▶ [Work required]: Each entry is to be output precisely as it appears.

Dataset entries:
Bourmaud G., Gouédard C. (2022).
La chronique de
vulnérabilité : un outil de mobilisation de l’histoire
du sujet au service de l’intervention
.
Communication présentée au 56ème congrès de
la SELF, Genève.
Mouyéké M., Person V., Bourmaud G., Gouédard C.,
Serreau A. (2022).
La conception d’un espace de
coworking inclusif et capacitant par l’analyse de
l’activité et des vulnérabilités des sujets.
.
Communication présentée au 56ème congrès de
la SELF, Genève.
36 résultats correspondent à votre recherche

▶ [Response]:
Bourmaud G., Gouédard C. (2022).
La chronique de
vulnérabilité : un outil de mobilisation de l’histoire
du sujet au service de l’intervention
.
Communication présentée au 56ème congrès de
la SELF, Genève.
Mouyéké M., Person V., Bourmaud G., Gouédard C.,
Serreau A. (2022).
La conception d’un espace de
coworking inclusif et capacitant par l’analyse de
l’activité et des vulnérabilités des sujets.
.
Communication présentée au 56ème congrès de
la SELF, Genève.
36 résultats correspondent à votre recherche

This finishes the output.